Teks yang diambil
++++

Perubahan iklim
adalah perubahan variabel iklim, khususnya suhu udara dan curah hujan yang
terjadi secara berangsur-angsur dalam jangka waktu yang panjang antara 50
sampai 100 tahun. Juga, perubahan iklim disebabkan oleh kegiatan manusia
(anthropogenic), khususnya yang berkaitan dengan pemakaian bahan bakar fosil
dan alih-guna lahan.
Jadi perubahan
yang disebabkan oleh faktor-faktor alam, seperti tambahan aerosol dari letusan
gunung berapi, tidak diperhitungkan dalam perubahan iklim. Dengan demikian
fenomena alam yang menimbulkan kondisi iklim ekstrem seperti siklon yang dapat
terjadi di dalam suatu tahun (inter annual) dan El-Nino serta La-Nina yang
dapat terjadi di dalam sepuluh tahun (inter decadal) tidak dapat digolongkan ke
dalam perubahan iklim global. Kegiatan manusia yang dimaksud adalah kegiatan
yang telah menyebabkan peningkatan konsentrasi GRK di atmosfer, khususnya dalam
bentuk karbon dioksida (CO2), metana (CH4), dan nitrous
oksida (N2O).
Menurut data Badan
Perencanaan Pembangunan Nasional (Bappenas), selama abad 20, Indonesia
mengalami peningkatan suhu rata-rata udara di permukaan tanah 0,5 derajat
celcius. Jika dibandingkan periode tahun 1961 hingga 1990, rata-rata suhu di
Indonesia diproyeksikan meningkat 0,8 sampai 1,0 derajat Celcius antara tahun
2020 hingga 2050.
Dalam laporan
terbaru, Fourth Assessment Report, yang dikeluarkan oleh Intergovernmental
Panel on Climate Change (IPCC), satu badan PBB yang terdiri dari 1.300 ilmuwan
dari seluruh dunia,mengungkapkan bahwa 90% aktivitas manusia selama 250 tahun
terakhir inilah yang membuat planet kita semakin panas. Sejak Revolusi Industri,
tingkat karbon dioksida beranjak naik mulai dari 280 ppm menjadi 379 ppm dalam
150 tahun terakhir.
Peningkatan konsentrasi CO2 di
atmosfer Bumi itu tertinggi sejak 650.000tahun terakhir! IPCC juga
menyimpulkan bahwa 90% gas rumah kaca yang dihasilkan manusia, seperti karbon
dioksida, metana, dan dinitrogen oksida, khususnya selama 50 tahun ini, secara drastis menaikkan suhu Bumi. Sebelum masa industri, aktivitas manusia
tidak banyak mengeluarkan gas rumah kaca, tetapi pertambahan penduduk,
pembabatan hutan, industri peternakan, dan penggunaan bahan bakar fosil
menyebabkan gas rumah kaca di atmosfer bertambah banyak.

++++

[Catatan dari sumber data]
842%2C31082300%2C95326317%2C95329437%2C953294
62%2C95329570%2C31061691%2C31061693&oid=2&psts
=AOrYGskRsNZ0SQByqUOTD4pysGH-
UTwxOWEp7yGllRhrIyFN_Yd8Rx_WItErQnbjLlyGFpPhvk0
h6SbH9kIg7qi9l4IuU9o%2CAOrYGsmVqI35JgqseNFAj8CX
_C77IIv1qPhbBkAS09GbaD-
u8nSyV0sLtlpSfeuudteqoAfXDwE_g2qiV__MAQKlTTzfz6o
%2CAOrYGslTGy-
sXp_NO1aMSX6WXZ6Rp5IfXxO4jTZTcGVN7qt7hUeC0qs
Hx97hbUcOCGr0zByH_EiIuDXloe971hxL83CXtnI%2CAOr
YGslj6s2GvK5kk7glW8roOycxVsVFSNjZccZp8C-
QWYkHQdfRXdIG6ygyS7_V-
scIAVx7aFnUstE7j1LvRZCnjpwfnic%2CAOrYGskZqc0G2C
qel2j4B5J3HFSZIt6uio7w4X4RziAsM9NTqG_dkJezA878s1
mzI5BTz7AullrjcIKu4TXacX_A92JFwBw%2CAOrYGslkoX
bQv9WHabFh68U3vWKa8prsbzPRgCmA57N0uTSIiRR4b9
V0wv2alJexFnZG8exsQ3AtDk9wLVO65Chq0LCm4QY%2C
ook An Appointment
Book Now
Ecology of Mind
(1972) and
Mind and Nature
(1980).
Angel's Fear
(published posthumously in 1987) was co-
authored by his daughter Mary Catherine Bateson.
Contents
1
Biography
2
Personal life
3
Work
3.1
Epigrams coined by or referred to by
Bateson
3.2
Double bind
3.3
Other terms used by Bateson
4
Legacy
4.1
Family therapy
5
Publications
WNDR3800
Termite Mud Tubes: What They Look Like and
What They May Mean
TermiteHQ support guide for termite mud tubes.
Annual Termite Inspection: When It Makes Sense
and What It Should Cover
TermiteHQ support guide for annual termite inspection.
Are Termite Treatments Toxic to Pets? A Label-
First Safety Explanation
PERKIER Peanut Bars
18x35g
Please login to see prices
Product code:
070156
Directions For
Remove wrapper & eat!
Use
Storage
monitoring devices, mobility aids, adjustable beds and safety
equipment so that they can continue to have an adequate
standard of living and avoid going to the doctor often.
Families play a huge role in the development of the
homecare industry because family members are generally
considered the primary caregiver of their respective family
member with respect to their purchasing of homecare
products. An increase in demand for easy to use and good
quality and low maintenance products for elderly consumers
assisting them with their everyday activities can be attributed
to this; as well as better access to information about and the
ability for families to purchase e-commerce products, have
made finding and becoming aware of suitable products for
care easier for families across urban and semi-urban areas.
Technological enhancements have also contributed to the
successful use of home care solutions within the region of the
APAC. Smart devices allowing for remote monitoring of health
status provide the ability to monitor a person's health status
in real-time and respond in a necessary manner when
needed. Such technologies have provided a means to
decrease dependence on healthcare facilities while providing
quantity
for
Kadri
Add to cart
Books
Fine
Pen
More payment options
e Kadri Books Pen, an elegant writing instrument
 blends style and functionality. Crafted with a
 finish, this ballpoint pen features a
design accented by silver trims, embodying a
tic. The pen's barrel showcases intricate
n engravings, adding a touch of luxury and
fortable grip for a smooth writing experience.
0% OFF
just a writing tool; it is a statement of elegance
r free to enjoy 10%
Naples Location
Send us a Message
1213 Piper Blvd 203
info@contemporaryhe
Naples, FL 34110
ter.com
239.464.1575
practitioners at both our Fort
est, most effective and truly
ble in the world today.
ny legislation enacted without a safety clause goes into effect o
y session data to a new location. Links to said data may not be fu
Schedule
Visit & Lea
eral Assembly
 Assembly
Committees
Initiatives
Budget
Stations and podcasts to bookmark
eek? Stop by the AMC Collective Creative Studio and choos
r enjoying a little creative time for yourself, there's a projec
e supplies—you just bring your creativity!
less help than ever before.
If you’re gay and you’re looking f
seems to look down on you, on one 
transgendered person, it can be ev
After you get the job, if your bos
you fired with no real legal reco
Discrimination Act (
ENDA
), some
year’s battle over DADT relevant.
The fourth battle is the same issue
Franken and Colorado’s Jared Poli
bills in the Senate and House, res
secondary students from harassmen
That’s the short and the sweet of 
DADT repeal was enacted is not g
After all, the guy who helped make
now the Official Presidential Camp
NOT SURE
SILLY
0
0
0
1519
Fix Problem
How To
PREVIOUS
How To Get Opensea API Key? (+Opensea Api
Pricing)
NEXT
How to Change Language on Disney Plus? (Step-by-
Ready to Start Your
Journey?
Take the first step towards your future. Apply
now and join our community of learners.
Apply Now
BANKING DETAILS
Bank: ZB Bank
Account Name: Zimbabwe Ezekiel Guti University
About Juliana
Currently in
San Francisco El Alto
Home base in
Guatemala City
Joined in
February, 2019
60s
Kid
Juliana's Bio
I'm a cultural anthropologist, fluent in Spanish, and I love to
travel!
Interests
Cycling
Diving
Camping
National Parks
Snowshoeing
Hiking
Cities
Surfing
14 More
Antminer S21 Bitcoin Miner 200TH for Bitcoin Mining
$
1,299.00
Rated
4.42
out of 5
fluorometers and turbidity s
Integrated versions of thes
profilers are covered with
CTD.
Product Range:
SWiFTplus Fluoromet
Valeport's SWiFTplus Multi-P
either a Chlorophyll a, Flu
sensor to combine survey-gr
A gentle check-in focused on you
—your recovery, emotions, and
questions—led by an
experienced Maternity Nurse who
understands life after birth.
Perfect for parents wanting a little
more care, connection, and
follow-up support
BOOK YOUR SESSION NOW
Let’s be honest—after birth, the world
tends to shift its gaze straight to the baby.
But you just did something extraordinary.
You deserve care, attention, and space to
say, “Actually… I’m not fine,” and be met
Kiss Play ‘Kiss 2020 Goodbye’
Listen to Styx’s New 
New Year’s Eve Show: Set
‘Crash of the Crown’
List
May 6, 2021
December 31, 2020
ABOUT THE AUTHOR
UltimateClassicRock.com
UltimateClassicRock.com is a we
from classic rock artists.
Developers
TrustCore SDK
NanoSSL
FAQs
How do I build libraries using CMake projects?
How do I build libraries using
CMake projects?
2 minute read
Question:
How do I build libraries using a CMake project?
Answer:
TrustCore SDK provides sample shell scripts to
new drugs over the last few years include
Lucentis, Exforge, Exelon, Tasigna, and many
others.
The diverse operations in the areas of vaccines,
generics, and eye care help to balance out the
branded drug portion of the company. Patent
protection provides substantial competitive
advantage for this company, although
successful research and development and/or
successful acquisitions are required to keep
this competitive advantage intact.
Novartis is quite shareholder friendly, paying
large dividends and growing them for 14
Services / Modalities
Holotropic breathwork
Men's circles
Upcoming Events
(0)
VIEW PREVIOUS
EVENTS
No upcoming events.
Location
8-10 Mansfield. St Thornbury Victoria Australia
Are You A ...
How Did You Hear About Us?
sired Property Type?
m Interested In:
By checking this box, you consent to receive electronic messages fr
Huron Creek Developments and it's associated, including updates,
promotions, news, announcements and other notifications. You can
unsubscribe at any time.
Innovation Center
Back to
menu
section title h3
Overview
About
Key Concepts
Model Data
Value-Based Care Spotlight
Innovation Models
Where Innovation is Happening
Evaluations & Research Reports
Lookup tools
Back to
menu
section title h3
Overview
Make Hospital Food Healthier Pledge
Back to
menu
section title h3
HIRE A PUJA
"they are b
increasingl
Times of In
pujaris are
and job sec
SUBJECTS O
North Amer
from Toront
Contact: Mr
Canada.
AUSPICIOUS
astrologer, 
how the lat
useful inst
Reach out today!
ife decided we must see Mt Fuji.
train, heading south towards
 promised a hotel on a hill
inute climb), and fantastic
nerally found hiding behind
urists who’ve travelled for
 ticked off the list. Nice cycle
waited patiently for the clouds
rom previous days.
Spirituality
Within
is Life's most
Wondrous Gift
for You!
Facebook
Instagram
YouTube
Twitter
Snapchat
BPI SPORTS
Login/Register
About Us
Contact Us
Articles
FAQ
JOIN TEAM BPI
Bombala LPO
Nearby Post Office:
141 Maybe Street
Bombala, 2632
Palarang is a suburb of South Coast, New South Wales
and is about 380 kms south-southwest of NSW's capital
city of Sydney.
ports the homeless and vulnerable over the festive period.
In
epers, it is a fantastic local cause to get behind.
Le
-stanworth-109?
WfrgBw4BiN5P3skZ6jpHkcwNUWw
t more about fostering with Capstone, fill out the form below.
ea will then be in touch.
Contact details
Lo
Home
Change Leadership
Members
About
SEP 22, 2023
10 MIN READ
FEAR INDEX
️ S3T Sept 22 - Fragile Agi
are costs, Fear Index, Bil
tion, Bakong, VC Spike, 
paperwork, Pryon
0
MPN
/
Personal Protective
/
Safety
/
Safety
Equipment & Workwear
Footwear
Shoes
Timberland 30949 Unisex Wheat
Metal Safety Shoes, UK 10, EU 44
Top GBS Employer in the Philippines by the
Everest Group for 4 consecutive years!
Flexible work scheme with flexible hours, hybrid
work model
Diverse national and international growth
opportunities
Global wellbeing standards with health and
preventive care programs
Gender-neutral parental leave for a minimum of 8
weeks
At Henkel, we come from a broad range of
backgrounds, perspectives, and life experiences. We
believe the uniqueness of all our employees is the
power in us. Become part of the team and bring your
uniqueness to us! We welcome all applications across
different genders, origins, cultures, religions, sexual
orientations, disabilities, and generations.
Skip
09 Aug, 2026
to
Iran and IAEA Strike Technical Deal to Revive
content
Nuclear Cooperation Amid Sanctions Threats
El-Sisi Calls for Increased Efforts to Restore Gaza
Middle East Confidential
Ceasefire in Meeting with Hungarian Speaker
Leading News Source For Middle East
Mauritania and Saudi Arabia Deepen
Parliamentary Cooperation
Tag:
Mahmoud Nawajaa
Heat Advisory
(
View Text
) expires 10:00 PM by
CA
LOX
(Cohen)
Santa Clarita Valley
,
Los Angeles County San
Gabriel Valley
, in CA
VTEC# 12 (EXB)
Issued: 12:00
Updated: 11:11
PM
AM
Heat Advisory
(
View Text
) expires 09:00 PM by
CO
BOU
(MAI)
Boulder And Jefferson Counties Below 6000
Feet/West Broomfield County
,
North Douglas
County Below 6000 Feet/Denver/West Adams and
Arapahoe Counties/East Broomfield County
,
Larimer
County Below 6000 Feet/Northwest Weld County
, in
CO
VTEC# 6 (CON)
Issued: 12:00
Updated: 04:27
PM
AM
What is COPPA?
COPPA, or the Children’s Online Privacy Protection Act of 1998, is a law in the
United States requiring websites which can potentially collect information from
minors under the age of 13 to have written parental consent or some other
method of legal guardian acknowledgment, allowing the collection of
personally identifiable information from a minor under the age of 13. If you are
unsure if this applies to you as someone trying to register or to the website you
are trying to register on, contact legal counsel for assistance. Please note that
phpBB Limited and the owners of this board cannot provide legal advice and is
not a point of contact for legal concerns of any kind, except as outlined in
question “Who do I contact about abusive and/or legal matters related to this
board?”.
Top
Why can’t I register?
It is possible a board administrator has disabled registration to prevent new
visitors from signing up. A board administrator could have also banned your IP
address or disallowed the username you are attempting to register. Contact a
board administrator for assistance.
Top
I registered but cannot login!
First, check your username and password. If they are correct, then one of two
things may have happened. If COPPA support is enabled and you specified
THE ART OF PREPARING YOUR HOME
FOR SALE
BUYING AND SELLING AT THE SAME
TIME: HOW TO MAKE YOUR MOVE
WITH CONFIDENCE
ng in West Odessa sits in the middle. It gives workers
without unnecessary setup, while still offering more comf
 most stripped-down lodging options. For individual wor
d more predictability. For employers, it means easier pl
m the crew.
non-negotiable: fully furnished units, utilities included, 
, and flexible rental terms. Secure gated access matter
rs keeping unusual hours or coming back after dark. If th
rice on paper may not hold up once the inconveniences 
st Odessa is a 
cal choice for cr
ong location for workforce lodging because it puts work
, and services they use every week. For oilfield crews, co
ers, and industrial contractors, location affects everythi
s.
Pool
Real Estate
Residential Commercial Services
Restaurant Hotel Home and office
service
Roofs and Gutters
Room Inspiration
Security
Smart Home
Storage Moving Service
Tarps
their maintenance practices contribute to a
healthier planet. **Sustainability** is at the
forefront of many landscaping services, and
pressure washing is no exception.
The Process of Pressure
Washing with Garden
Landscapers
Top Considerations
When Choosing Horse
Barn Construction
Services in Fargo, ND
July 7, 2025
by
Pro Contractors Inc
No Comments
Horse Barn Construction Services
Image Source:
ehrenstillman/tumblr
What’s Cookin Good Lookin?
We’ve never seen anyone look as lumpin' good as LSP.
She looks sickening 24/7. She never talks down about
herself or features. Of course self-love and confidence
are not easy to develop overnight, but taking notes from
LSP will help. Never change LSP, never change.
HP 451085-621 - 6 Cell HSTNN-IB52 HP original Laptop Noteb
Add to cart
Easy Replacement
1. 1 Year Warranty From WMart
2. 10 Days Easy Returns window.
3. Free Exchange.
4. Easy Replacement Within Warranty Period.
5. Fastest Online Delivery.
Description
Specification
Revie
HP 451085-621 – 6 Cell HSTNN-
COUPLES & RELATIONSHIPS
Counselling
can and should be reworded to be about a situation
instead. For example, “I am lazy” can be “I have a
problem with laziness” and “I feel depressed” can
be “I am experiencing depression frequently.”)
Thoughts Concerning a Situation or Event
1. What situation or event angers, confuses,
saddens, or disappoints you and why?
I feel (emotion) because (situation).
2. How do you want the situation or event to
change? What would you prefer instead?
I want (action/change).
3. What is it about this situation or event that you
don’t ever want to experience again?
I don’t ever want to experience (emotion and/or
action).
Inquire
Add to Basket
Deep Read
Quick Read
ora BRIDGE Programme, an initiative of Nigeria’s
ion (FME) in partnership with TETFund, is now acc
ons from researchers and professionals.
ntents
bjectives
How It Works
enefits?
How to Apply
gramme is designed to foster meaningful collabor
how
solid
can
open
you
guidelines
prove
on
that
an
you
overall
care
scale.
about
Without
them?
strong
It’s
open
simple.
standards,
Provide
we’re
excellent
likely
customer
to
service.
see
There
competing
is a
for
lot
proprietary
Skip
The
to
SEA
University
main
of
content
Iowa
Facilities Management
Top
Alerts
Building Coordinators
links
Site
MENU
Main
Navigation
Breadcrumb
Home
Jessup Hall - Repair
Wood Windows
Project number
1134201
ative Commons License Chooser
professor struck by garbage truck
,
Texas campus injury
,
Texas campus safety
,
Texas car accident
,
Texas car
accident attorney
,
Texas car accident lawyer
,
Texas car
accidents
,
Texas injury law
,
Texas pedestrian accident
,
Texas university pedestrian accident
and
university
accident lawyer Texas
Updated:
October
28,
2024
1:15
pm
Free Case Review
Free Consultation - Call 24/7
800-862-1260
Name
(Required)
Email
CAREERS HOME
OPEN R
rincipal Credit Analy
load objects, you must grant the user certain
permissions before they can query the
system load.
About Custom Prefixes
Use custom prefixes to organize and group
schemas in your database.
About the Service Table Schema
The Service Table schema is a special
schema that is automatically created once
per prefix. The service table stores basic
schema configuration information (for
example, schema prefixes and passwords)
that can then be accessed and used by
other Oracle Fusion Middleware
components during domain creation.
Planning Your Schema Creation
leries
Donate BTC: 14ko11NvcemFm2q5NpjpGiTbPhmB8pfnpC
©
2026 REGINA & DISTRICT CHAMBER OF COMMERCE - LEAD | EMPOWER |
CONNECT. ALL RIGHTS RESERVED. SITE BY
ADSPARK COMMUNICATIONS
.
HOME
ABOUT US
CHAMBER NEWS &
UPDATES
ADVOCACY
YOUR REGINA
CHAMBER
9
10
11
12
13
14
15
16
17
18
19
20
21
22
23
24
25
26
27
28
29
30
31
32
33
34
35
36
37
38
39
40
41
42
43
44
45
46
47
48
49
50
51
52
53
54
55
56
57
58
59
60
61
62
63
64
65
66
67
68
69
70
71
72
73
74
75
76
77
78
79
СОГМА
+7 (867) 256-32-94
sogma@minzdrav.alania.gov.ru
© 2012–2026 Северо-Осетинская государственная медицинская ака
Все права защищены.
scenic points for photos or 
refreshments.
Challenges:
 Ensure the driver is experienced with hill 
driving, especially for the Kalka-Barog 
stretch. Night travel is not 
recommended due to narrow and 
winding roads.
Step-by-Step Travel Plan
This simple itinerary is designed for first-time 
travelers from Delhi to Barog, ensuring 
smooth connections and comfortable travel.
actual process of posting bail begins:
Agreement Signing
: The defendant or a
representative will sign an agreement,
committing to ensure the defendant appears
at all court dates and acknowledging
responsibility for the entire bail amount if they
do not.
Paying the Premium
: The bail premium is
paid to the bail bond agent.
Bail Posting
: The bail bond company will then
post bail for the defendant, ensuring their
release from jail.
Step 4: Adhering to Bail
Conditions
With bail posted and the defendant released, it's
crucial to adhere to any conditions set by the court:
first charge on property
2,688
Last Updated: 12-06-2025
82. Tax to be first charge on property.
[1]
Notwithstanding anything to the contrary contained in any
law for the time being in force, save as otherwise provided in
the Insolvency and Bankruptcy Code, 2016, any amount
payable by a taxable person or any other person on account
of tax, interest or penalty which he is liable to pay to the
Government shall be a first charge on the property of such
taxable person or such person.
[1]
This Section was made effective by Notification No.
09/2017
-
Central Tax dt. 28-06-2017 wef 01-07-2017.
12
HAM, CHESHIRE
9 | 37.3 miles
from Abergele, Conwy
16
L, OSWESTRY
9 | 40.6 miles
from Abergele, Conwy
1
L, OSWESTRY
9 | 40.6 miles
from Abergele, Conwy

++++

Tugas
Menurut teks tentang perubahan iklim, sejak Revolusi Industri tingkat karbon dioksida naik dari berapa ppm menjadi berapa ppm? Gunakan hanya teks tersebut.

Tugas selesai
Tingkat karbon dioksida naik dari 280 ppm menjadi 379 ppm dalam 150 tahun terakhir.